Orlen Wisła II Płock nie liczy na posiłki z PGNiG Superligi

Orlen Wisła II Płock zaliczyła ligowy falstart. W pierwszym meczu po awansie podopieczni Roberta Jankowskiego i Bogdana Janiszewskiego przegrali z najmłodszym zespołem ligi - SMS-em.

Płocczanie w ubiegłym sezonie nie mieli sobie równych w II lidze. Większość składu Orlenu Wisły II stanowią bardzo młodzi zawodnicy, którzy są jednak wspierani przez kilku doświadczonych, z przeszłością superligową. - Tym razem chłopaki z SMS-u byli lepsi. Grali ambitnie i nie ustępowali miejsca na boisku, czego nie można do końca powiedzieć o moim zespole. Okazali się bardziej skuteczni i przełożyło się to na wynik końcowy - powiedział Robert Jankowski, trener drużyny.

- Każdy z naszych zawodników ma jakieś doświadczenie, choćby nabyte z ligi juniorów, czy ze zdobywania mistrzostw Polski w swoich kategoriach. Niektórzy grali w I lidze, ale coś wyszło nie tak.

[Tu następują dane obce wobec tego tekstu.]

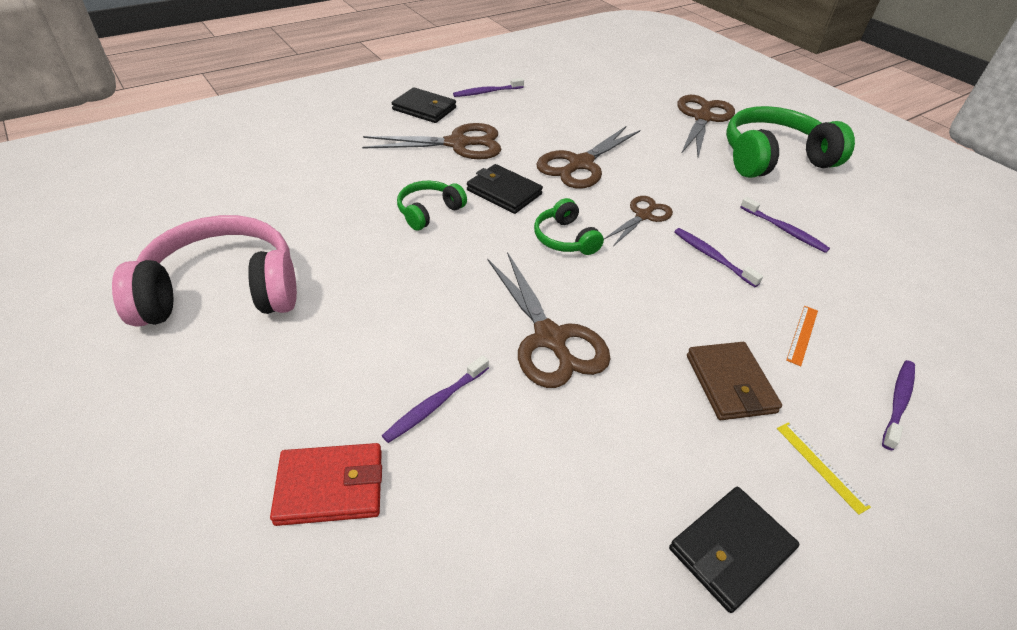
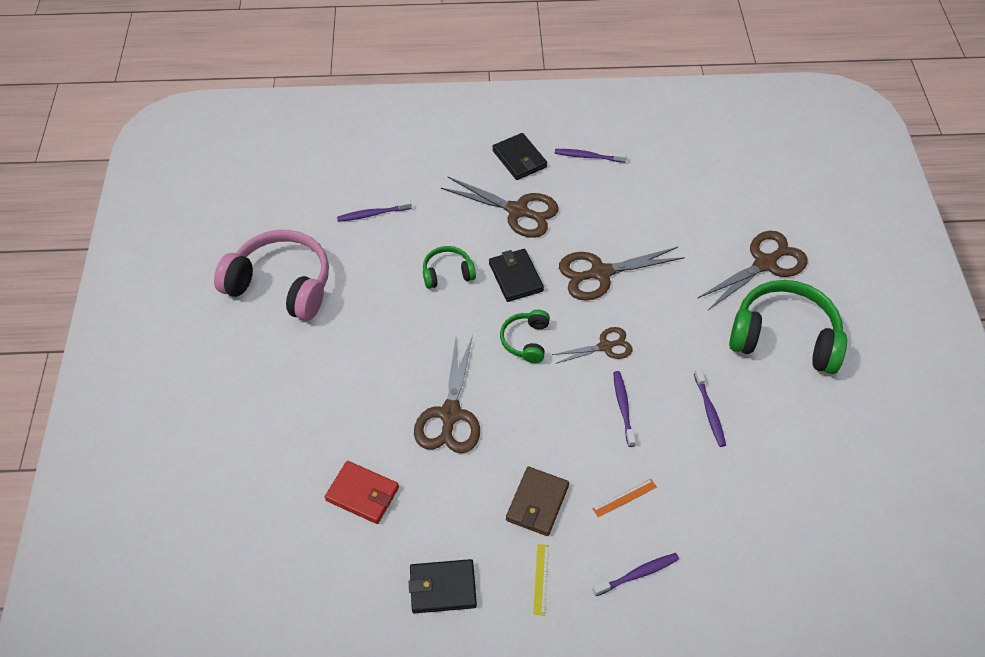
camera: 35 degrees right, 10 degrees up
red wallet [270,443,382,526] -> red wallet moved to [325,461,399,524]
purple toothbrush [382,355,489,443] -> purple toothbrush moved to [337,200,412,222]

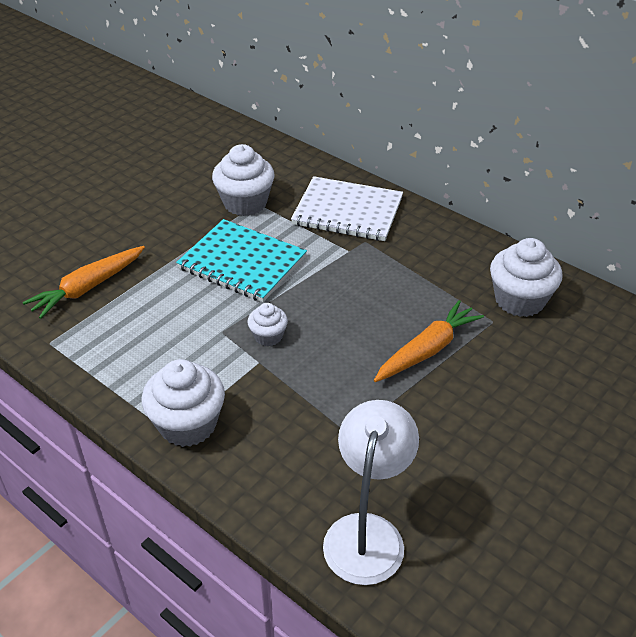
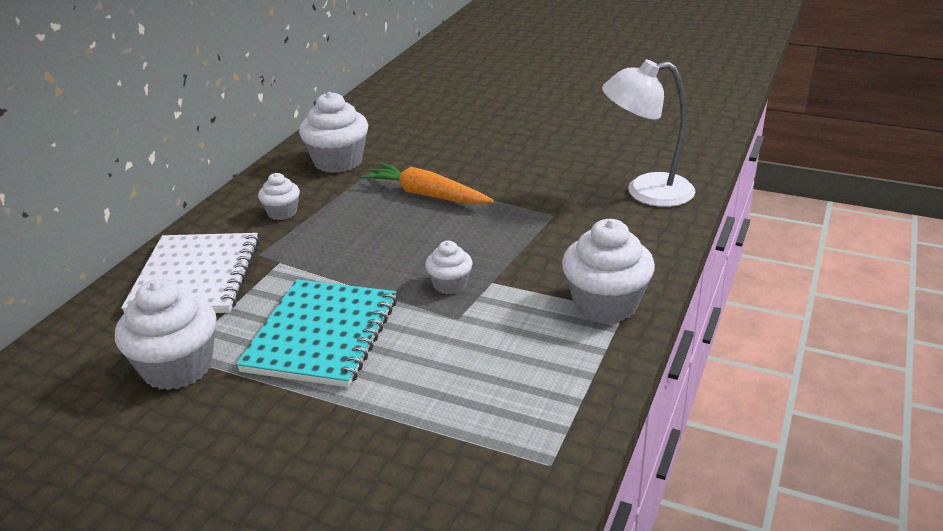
camera: 105 degrees left, 10 degrees down
orange carrot [23,246,145,319] -> none
none -> white cupcake [258,173,300,220]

Musimy to na spokojnie przeanalizować i ustalić pewne rzeczy, żebyśmy je realizowali, a nie wymyślali coś nowego, czego do tej pory nie robiliśmy. To podstawowa rzecz - dodał.

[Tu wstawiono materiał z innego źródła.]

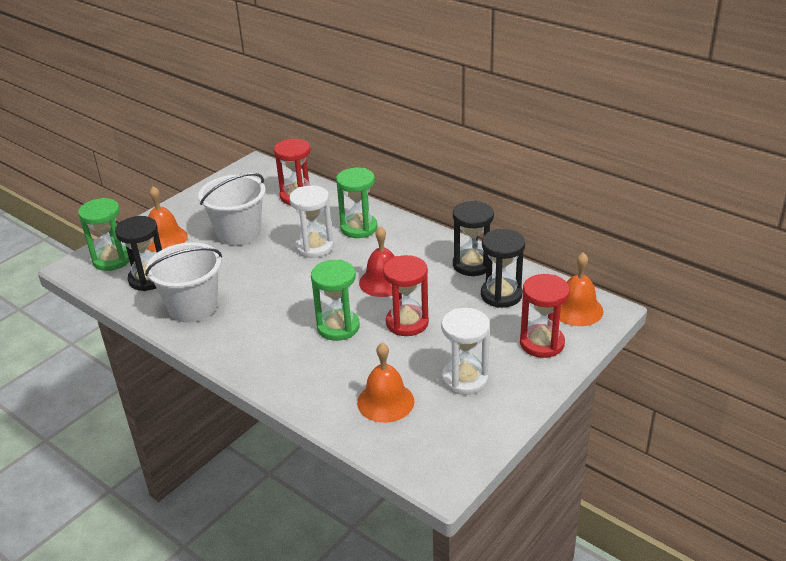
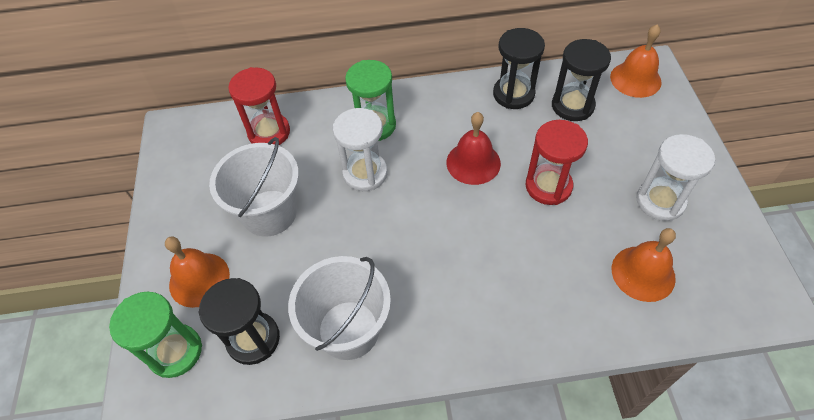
camera: 45 degrees left, 20 degrees up
green hourglass [311,260,360,341] -> none
red hourglass [520,274,570,358] -> none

Zaledwie kilka minut zagrał Kacper Adamski, który w ubiegłym sezonie grał w PGNiG Superlidze. - On wraca po kontuzji, dlatego daliśmy mu zagrać chwilę, by zobaczyć jak wszystko wygląda. Od dwóch tygodni jest w treningu i musi powoli dojść do formy - wyjaśnił Jankowski.

Płocczanie chcą przede wszystkim zachować status pierwszoligowca. - Głównym zadaniem jest tu utrzymanie. Okazuje się, że i z nim mogą być problemy, ale na szczęście liga jest długa i na pewno będzie jeszcze okazja do tego, by chłopaki się zrehabilitowali w kolejnych meczach. Różnica pomiędzy ligami jest ogromna. W II lidze mamy 4-5 zespołów stawiających jakieś warunki, a pozostałe są bardziej amatorskie i nie przekłada się to na grę profesjonalną - zauważył szkoleniowiec.

W tym sezonie Orlen Wisła II nie będzie miała wielu szans na to, by zespołowi pomogły posiłki z pierwszego składu. - Zbudowaliśmy zespół, by grali właśnie ci chłopacy. Nie ma większych szans na pomoc z PGNiG Superligi. Pierwszy zespół ma bardzo dużo grania i prędzej trener Cadenas będzie korzystał z naszych chłopaków, niż my z zawodników Wisły. Nie będę jednak wymieniał nazwisk tych, którzy mogą kandydować do pierwszej drużyny. Oni muszą się pokazać w każdym meczu, bo trener zawsze pyta jak grali w lidze. Po meczu w Gdańsku szansa na grę w najwyższej klasie rozgrywkowej im się trochę odsunęła, teraz muszą to nadrobić - zakończył Robert Jankowski.